WORK REQUEST: After reading the lines below, count those that contain "version" and give the count alone.

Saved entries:
[Start of Attachment]

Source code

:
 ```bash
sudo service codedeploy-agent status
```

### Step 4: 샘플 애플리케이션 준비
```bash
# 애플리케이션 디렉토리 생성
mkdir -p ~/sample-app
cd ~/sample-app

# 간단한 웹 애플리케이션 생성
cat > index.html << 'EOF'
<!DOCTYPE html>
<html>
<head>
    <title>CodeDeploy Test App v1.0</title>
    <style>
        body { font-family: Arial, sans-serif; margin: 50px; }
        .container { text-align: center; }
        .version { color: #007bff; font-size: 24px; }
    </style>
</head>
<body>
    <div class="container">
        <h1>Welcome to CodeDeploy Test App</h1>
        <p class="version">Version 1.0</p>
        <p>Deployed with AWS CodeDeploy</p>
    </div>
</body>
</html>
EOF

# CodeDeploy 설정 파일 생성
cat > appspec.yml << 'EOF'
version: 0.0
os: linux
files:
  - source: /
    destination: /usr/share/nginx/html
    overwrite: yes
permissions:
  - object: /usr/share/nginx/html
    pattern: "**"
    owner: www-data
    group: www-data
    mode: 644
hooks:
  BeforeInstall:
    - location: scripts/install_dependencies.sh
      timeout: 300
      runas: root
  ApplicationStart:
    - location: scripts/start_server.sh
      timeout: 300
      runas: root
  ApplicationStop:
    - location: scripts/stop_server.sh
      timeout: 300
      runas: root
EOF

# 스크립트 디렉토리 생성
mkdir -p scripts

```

[End of Attachment]

TASK OUTPUT: 3